There's a very nice and efficient algorithm for this using a method called reservoir sampling.

Let me start by giving you its history:

Knuth calls this Algorithm R on p. 144 of his 1997 edition of Seminumerical Algorithms (volume 2 of The Art of Computer Programming), and provides some code for it there. Knuth attributes the algorithm to Alan G. Waterman. Despite a lengthy search, I haven't been able to find Waterman's original document, if it exists, which may be why you'll most often see Knuth quoted as the source of this algorithm.

McLeod and Bellhouse, 1983 (1) provide a more thorough discussion than Knuth as well as the first published proof (that I'm aware of) that the algorithm works.

Vitter 1985 (2) reviews Algorithm R and then presents an additional three algorithms which provide the same output, but with a twist. Rather than making a choice to include or skip each incoming element, his algorithm predetermines the number of incoming elements to be skipped. In his tests (which, admittedly, are out of date now) this decreased execution time dramatically by avoiding random number generation and comparisons on each in-coming number.

In pseudocode the algorithm is:

Let R be the result array of size s Let I be an input queue  > Fill the reservoir array for j in the range [1,s]:   R[j]=I.pop()  elements_seen=s while I is not empty:   elements_seen+=1   j=random(1,elements_seen)       > This is inclusive   if j<=s:     R[j]=I.pop()   else:     I.pop() 

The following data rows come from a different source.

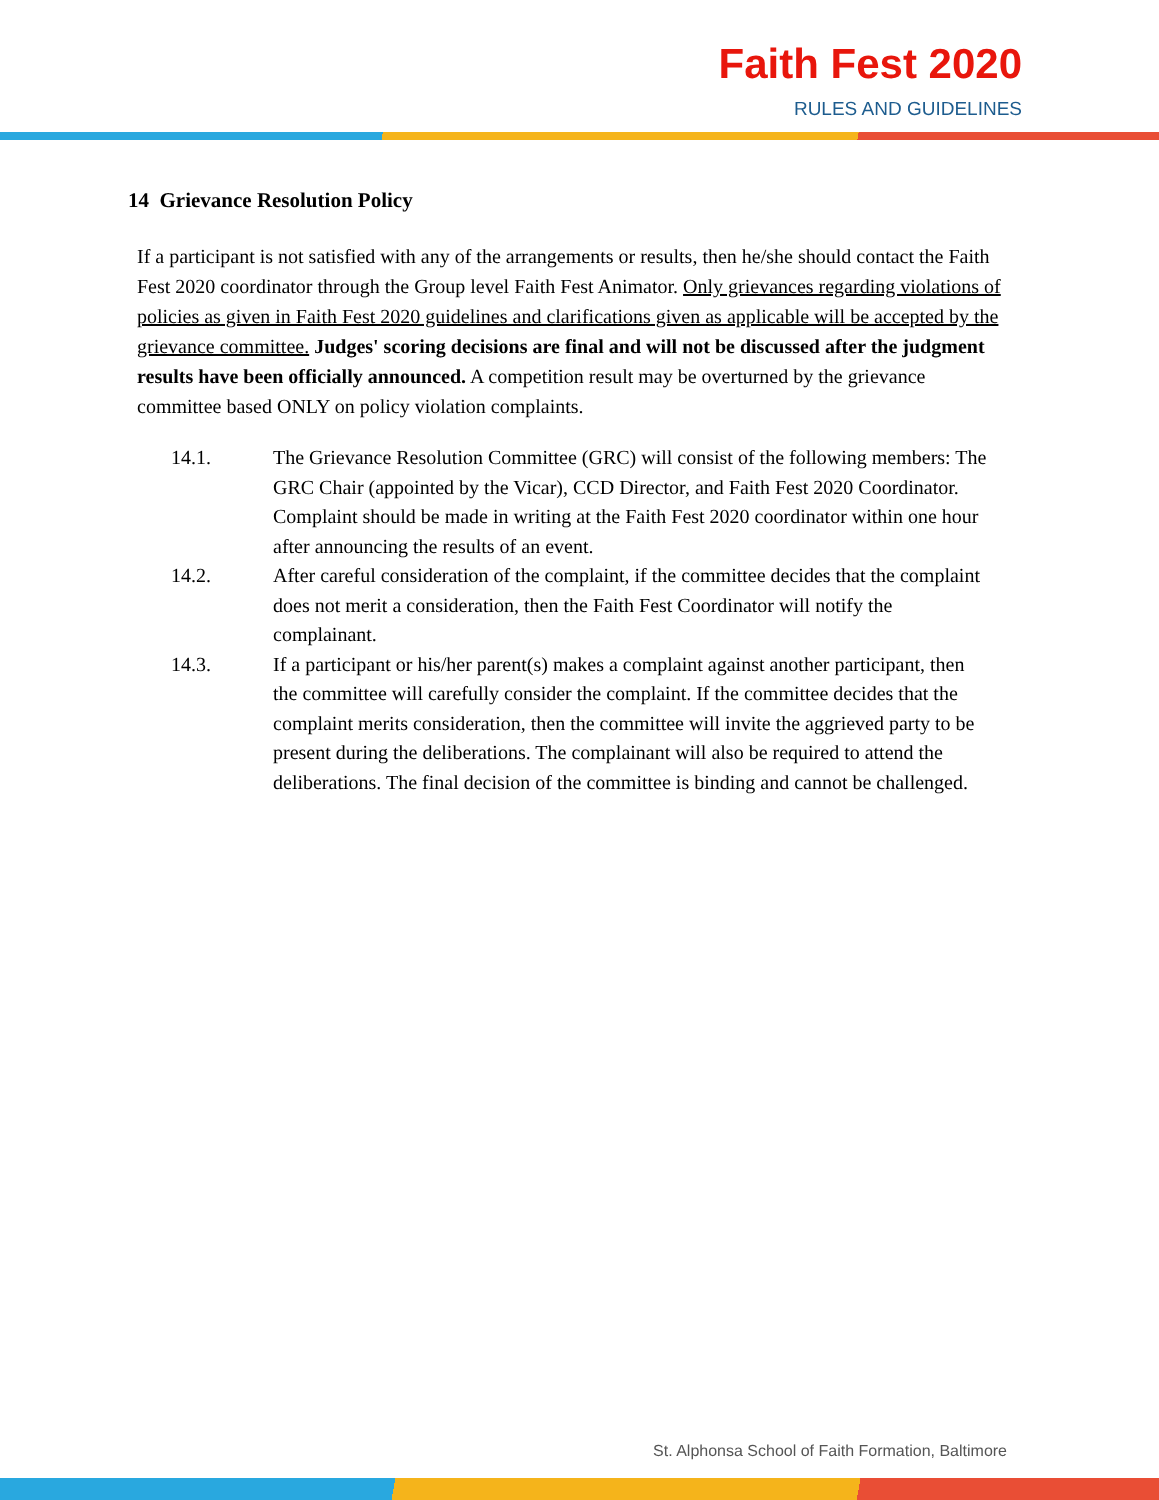Faith Fest 2020
RULES AND GUIDELINES
14 Grievance Resolution Policy
If a participant is not satisfied with any of the arrangements or results, then he/she should contact the Faith Fest 2020 coordinator through the Group level Faith Fest Animator. Only grievances regarding violations of policies as given in Faith Fest 2020 guidelines and clarifications given as applicable will be accepted by the grievance committee. Judges' scoring decisions are final and will not be discussed after the judgment results have been officially announced. A competition result may be overturned by the grievance committee based ONLY on policy violation complaints.
14.1. The Grievance Resolution Committee (GRC) will consist of the following members: The GRC Chair (appointed by the Vicar), CCD Director, and Faith Fest 2020 Coordinator. Complaint should be made in writing at the Faith Fest 2020 coordinator within one hour after announcing the results of an event.
14.2. After careful consideration of the complaint, if the committee decides that the complaint does not merit a consideration, then the Faith Fest Coordinator will notify the complainant.
14.3. If a participant or his/her parent(s) makes a complaint against another participant, then the committee will carefully consider the complaint. If the committee decides that the complaint merits consideration, then the committee will invite the aggrieved party to be present during the deliberations. The complainant will also be required to attend the deliberations. The final decision of the committee is binding and cannot be challenged.
St. Alphonsa School of Faith Formation, Baltimore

Note that I've specifically written the code to avoid specifying the size of the input. That's one of the cool properties of this algorithm: you can run it without needing to know the size of the input beforehand and it still assures you that each element you encounter has an equal probability of ending up in R (that is, there is no bias). Furthermore, R contains a fair and representative sample of the elements the algorithm has considered at all times. This means you can use this as an online algorithm.

Why does this work?

McLeod and Bellhouse (1983) provide a proof using the mathematics of combinations. It's pretty, but it would be a bit difficult to reconstruct it here. Therefore, I've generated an alternative proof which is easier to explain.

We proceed via proof by induction.

Say we want to generate a set of s elements and that we have already seen n>s elements.

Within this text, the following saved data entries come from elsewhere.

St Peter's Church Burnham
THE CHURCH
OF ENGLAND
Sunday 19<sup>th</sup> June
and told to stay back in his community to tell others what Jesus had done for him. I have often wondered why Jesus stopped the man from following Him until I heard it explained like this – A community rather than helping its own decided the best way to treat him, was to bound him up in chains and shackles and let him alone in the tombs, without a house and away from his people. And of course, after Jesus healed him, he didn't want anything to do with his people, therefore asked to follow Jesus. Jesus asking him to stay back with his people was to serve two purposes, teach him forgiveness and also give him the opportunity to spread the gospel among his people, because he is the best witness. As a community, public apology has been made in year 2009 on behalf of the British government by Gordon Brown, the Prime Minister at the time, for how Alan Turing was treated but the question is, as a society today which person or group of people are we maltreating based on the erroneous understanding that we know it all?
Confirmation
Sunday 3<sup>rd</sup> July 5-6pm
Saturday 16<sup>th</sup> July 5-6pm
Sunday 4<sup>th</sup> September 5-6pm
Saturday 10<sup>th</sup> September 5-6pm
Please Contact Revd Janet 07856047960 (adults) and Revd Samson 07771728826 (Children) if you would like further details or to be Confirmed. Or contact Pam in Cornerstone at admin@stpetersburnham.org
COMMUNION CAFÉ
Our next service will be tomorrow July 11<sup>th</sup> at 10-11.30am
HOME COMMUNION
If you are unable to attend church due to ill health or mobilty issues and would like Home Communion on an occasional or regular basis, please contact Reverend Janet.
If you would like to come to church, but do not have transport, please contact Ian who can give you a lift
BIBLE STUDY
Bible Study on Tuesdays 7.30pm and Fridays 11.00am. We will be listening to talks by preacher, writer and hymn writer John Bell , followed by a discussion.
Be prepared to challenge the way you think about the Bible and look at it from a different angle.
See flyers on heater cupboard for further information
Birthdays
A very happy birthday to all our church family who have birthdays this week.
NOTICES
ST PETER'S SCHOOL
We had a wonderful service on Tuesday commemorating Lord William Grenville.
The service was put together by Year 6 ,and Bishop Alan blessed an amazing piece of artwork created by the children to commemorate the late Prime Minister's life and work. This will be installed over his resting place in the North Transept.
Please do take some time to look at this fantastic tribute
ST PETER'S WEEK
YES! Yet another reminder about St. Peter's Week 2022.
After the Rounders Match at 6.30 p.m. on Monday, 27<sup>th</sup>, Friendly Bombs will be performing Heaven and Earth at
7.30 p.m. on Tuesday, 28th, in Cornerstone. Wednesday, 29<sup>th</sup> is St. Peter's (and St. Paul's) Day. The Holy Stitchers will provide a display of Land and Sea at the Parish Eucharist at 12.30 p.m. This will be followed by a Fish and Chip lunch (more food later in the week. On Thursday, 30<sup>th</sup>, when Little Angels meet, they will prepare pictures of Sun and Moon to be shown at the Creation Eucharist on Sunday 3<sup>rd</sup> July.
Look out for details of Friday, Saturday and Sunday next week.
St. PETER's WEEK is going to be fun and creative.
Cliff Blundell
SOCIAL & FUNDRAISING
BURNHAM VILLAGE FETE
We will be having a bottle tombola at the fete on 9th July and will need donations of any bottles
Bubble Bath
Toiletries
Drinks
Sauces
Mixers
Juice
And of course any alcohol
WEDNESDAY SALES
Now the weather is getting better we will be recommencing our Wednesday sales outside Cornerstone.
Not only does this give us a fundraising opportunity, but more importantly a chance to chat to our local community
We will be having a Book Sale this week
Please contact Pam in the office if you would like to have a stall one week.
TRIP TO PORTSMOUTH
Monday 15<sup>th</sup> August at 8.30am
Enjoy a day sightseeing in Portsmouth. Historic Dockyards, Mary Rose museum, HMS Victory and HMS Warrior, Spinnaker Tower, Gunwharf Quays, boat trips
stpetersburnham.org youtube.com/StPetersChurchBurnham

Let's assume that our current s elements have already each been chosen with probability s/n.

By the definition of the algorithm, we choose element n+1 with probability s/(n+1).

Each element already part of our result set has a probability 1/s of being replaced.

The probability that an element from the n-seen result set is replaced in the n+1-seen result set is therefore (1/s)*s/(n+1)=1/(n+1). Conversely, the probability that an element is not replaced is 1-1/(n+1)=n/(n+1).

Thus, the n+1-seen result set contains an element either if it was part of the n-seen result set and was not replaced---this probability is (s/n)*n/(n+1)=s/(n+1)---or if the element was chosen---with probability s/(n+1).

The definition of the algorithm tells us that the first s elements are automatically included as the first n=s members of the result set. Therefore, the n-seen result set includes each element with s/n (=1) probability giving us the necessary base case for the induction.

References

  1. McLeod, A. Ian, and David R. Bellhouse. "A convenient algorithm for drawing a simple random sample." Journal of the Royal Statistical Society. Series C (Applied Statistics) 32.2 (1983): 182-184. (Link)

  2. Vitter, Jeffrey S. "Random sampling with a reservoir." ACM Transactions on Mathematical Software (TOMS) 11.1 (1985): 37-57. (Link)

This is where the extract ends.